Internal (your own headers)	If the include resolves to a file inside the project root (include/, src/, lib/) it is skipped. Quoted "foo.h" includes are skipped.
Third-party (<boost/...>, <openssl/...>)	Only angle-bracket includes matching the library fingerprint catalog are reported.

Other inaccuracies: Libraries not in the catalog are skipped but logged in --verbose mode so you can investigate. Binary scanner only reads filenames. CMake variables like ${DEPS} are not expanded. compile_commands.json may miss generated files. Commented-out lines in conanfile.py and CMakeLists.txt are stripped before parsing.

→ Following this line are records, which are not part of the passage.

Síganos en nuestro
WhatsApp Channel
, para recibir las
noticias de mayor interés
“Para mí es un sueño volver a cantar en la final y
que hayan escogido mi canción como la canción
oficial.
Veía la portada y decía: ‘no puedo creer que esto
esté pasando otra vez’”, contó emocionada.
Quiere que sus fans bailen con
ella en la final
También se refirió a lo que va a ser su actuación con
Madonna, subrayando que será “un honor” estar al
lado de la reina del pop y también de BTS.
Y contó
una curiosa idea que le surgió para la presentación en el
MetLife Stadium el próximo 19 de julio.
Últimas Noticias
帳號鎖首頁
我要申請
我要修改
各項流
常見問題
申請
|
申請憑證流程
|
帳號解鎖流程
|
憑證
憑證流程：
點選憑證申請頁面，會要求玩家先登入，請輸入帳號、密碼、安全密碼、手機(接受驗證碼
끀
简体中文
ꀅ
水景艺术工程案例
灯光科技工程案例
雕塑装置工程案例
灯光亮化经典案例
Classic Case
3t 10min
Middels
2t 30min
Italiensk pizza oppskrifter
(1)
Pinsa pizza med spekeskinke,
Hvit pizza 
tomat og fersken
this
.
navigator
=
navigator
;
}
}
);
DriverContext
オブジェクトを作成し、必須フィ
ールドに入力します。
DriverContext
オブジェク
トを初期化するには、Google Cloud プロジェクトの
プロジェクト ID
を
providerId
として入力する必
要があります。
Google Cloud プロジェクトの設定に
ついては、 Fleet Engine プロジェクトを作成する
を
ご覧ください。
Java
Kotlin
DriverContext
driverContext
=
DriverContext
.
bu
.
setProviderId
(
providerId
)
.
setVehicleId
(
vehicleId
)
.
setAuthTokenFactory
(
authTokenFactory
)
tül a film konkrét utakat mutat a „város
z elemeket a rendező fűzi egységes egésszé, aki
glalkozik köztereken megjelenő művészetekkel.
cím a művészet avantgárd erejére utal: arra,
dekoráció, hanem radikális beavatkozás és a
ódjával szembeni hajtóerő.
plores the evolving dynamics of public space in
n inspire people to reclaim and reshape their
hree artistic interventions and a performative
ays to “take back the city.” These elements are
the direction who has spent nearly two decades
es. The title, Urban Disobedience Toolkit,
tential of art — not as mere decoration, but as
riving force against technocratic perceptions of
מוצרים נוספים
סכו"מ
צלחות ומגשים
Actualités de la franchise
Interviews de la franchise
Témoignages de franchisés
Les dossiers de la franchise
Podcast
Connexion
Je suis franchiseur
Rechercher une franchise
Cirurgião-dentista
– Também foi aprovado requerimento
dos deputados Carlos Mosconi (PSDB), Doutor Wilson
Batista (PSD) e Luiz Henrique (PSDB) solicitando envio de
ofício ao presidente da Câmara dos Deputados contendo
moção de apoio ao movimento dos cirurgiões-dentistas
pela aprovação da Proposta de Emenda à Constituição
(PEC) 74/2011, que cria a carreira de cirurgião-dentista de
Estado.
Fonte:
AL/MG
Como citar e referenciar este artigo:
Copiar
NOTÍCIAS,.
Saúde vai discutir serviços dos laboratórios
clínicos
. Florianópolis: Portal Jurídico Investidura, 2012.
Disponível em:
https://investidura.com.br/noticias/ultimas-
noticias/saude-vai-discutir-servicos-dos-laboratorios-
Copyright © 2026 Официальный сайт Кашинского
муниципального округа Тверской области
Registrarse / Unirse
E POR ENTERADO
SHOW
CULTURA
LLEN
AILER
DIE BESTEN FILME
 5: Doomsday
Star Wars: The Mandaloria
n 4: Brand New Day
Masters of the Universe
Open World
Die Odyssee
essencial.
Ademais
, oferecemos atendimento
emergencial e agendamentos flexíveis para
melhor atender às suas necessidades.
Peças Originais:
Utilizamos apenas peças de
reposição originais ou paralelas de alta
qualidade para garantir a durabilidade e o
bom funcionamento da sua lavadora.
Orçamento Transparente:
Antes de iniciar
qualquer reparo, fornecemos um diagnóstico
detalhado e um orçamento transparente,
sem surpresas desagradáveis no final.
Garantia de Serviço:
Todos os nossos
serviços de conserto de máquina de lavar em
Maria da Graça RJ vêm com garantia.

2. Version Detection — If we only see header files, how do we get the version?

1. Path — Include paths often contain the version (e.g. /opt/zlib-1.2.13/include). Extracted with a regex.
2. Version macros — We scan version.h, config.h for #define FOO_VERSION "1.2.3".
3. Binary filename — Shared libs like libssl.so.3.1.4 encode the version. We parse it.

The first match wins.

3. Performance — 10 GB monorepo: regex, string search, or AST?

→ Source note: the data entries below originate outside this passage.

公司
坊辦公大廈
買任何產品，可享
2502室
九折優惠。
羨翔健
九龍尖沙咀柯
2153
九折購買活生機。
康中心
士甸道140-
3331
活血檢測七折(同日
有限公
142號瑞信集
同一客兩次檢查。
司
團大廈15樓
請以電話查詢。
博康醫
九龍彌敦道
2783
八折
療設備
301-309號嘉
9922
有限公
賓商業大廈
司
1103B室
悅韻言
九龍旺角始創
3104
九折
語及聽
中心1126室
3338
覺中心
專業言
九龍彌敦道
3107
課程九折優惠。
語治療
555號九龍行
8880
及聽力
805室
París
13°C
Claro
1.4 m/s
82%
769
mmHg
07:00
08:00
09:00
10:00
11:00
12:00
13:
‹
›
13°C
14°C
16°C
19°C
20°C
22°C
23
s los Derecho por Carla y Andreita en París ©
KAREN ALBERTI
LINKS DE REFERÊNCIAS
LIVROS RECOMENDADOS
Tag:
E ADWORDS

We use regex and string search, not an AST. We only need #include lines, not full C++ semantics — pattern matching is fast and sufficient.

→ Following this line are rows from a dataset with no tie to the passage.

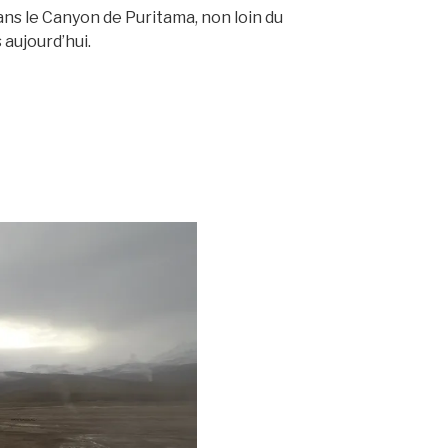
ans le Canyon de Puritama, non loin du
aujourd’hui.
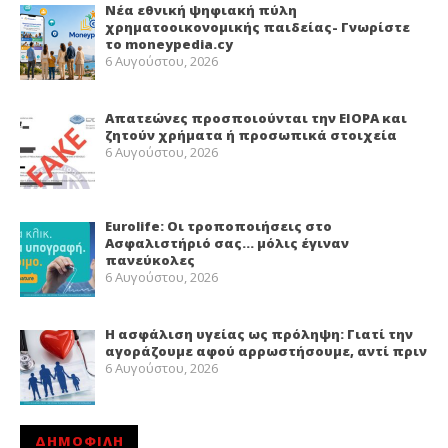
Νέα εθνική ψηφιακή πύλη
χρηματοοικονομικής παιδείας- Γνωρίστε
το moneypedia.cy
6 Αυγούστου, 2026
Απατεώνες προσποιούνται την EIOPA και
ζητούν χρήματα ή προσωπικά στοιχεία
6 Αυγούστου, 2026
Eurolife: Οι τροποποιήσεις στο
Ασφαλιστήριό σας… μόλις έγιναν
πανεύκολες
6 Αυγούστου, 2026
Η ασφάλιση υγείας ως πρόληψη: Γιατί την
αγοράζουμε αφού αρρωστήσουμε, αντί πριν
6 Αυγούστου, 2026
ΔΗΜΟΦΙΛΗ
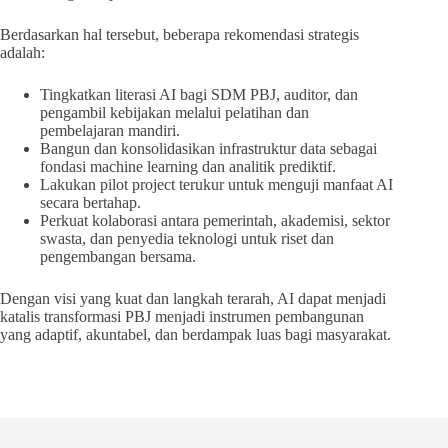
Berdasarkan hal tersebut, beberapa rekomendasi strategis
adalah:
Tingkatkan literasi AI bagi SDM PBJ, auditor, dan
pengambil kebijakan melalui pelatihan dan
pembelajaran mandiri.
Bangun dan konsolidasikan infrastruktur data sebagai
fondasi machine learning dan analitik prediktif.
Lakukan pilot project terukur untuk menguji manfaat AI
secara bertahap.
Perkuat kolaborasi antara pemerintah, akademisi, sektor
swasta, dan penyedia teknologi untuk riset dan
pengembangan bersama.
Dengan visi yang kuat dan langkah terarah, AI dapat menjadi
katalis transformasi PBJ menjadi instrumen pembangunan
yang adaptif, akuntabel, dan berdampak luas bagi masyarakat.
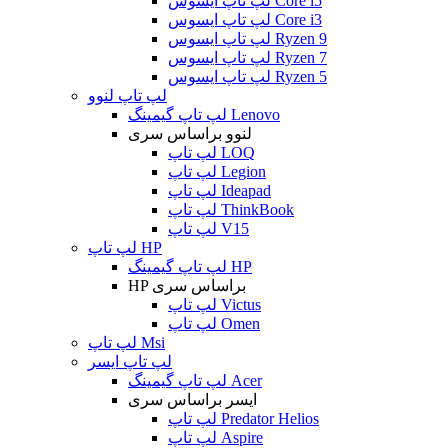
لپ تاپ ایسوس Core i5
لپ تاپ ایسوس Core i3
لپ تاپ ایسوس Ryzen 9
لپ تاپ ایسوس Ryzen 7
لپ تاپ ایسوس Ryzen 5
لپ تاپ لنوو
لپ تاپ گیمینگ Lenovo
لنوو براساس سری
لپ تاپ LOQ
لپ تاپ Legion
لپ تاپ Ideapad
لپ تاپ ThinkBook
لپ تاپ V15
لپ تاپ HP
لپ تاپ گیمینگ HP
HP براساس سری
لپ تاپ Victus
لپ تاپ Omen
لپ تاپ Msi
لپ تاپ ایسر
لپ تاپ گیمینگ Acer
ایسر براساس سری
لپ تاپ Predator Helios
لپ تاپ Aspire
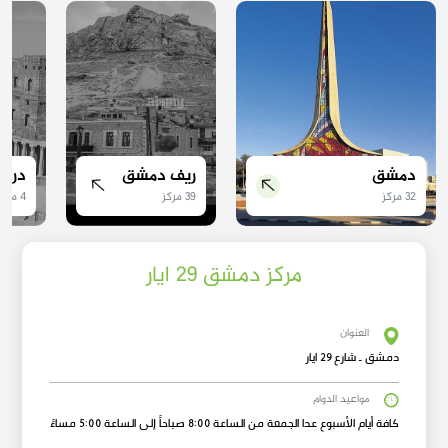
دمشق
ريف دمشق
درعا
32 مركز
39 مركز
4 مركز
مركز دمشق 29 ايار
العنوان
دمشق ـ شارع 29 ايار
مواعيد الدوام
كافة أيام الأسبوع عدا الجمعة من الساعة 8:00 صباحاً إلى الساعة 5:00 مساءً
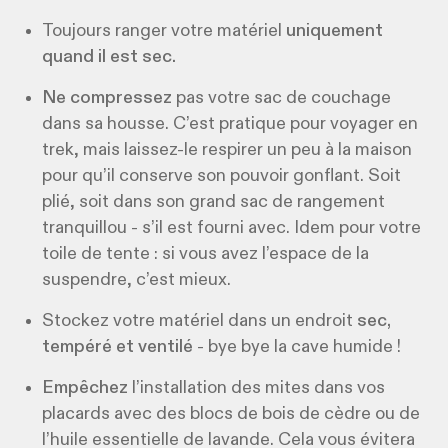
Toujours ranger votre matériel
uniquement
quand il est sec.
Ne compressez
pas votre sac de couchage
dans sa housse. C’est pratique pour voyager en
trek, mais laissez-le respirer un peu à la maison
pour qu’il conserve son pouvoir gonflant. Soit
plié, soit dans son grand sac de rangement
tranquillou - s’il est fourni avec. Idem pour votre
toile de tente : si vous avez l’espace de la
suspendre, c’est mieux.
Stockez votre matériel dans un endroit
sec,
tempéré et ventilé
- bye bye la cave humide !
Empêchez
l’installation des mites dans vos
placards avec des blocs de bois de cèdre ou de
l’huile essentielle de lavande. Cela vous évitera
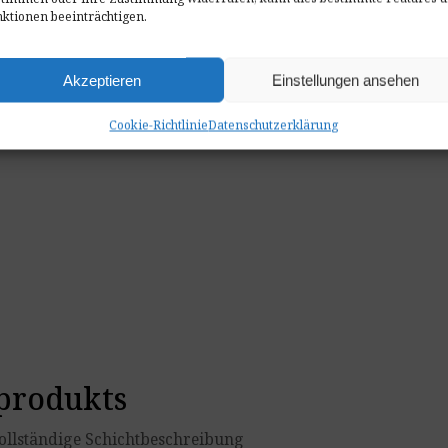
ktionen beeinträchtigen.
Akzeptieren
Einstellungen ansehen
Cookie-Richtlinie
Datenschutzerklärung
sprodukts
vollständige Schichtbeschreibung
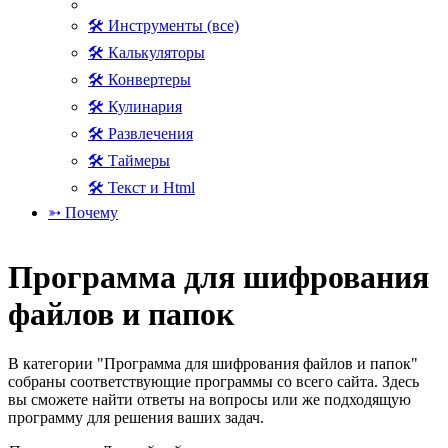
🛠 Инструменты (все)
🛠 Калькуляторы
🛠 Конвертеры
🛠 Кулинария
🛠 Развлечения
🛠 Таймеры
🛠 Текст и Html
➳ Почему
Программа для шифрования
файлов и папок
В категории "Программа для шифрования файлов и папок"
собраны соответствующие программы со всего сайта. Здесь
вы сможете найти ответы на вопросы или же подходящую
программу для решения ваших задач.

• All 6 detectors run in parallel via goroutines. Manifest detectors (Conan, vcpkg, CMake) only read a few small files.
• The header scanner fans out file processing to runtime.NumCPU() workers via a channel. Each worker builds local results that are merged after the walk, so there is no lock contention on the hot path.
• isInternalInclude caches os.Stat results across all files with a sync.RWMutex, avoiding thousands of redundant syscalls when many files include the same headers.
• registry.Identify uses a pre-built map for O(1) lookups on single-segment hints (~90% of the catalog). Only multi-segment patterns fall back to substring matching.
• All regexes are compiled once at package init, never inside loops.
• We skip .git, build, out, _build, vendor, node_modules, .cache, and __pycache__ directories.
• A 10 GB monorepo with ~500k source files should finish in seconds. Use --min-confidence 0.80 to skip the header scan entirely if needed.

At true production scale, two architectural changes would help further: (1) a single shared filepath.WalkDir dispatching entries to all detectors via channels instead of ~6 independent walks, which requires changing the Detector interface; and (2) streaming JSON output via json.Encoder to reduce peak memory for extremely large SBOMs.